Kölner Singer/Songwriterin, die allerdings in Deutschland unter „gehasst und vergessen“ rangiert, obwohl sie eine der faszinierendsten Künstlerfiguren ist, die das Land in der Postmoderne hervorbrachte. Sublimierte sie ihren Missbrauch auch durch das Erschaffen einer zweiten Identität, Nico, Drogensucht etc., konnte sie kurz vor ihrem Tod 1988 ihre Probleme aufarbeiten und erscheint in ihrem letzten Fernsehinterview, das in Berlin aufgenommen wurde, ungewohnt glücklich und zufrieden. Sie sprach auch davon, die künstliche Identität aufzugeben und weiter als „Christa“ Musik zu machen. Ihre Musik ist auch eine ernsthafte Auseinandersetzung mit ihrer Psyche, eine radikale Abkehr von jedem zeitgenössischen Trend und hat deshalb ihre zeitlose Qualität bis heute bewahrt.
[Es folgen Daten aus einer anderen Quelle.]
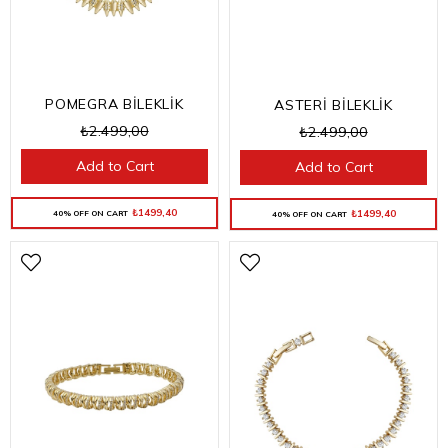
POMEGRA BİLEKLİK
ASTERİ BİLEKLİK
₺2.499,00
₺2.499,00
Add to Cart
Add to Cart
₺1499,40
₺1499,40
40% OFF ON CART
40% OFF ON CART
Weil sie nicht gefallen wollte und nicht mit der Masse mitlief, wurde sie aber ziemlich oft angefeindet und verspottet, obwohl sie ein kluge, ernste Frau war. (Erwähnte ich schon, dass ich sie als meine Seelenverwandte betrachte?) Undank ist der Welten Lohn! Was ich damit sagen will: Natürlich sollen Künstler ihre Probleme verarbeiten, das ist faszinierend, das ist toll. Aber bitte nicht (psychisches) Leid zum Trend und hippen Lebensgefühl erheben, so werden die Leute mit Problemen nur immer noch gestörter, was ich schon in Schwulenbars für Gestalten getroffen habe… Aber das ist eine andere Geschichte!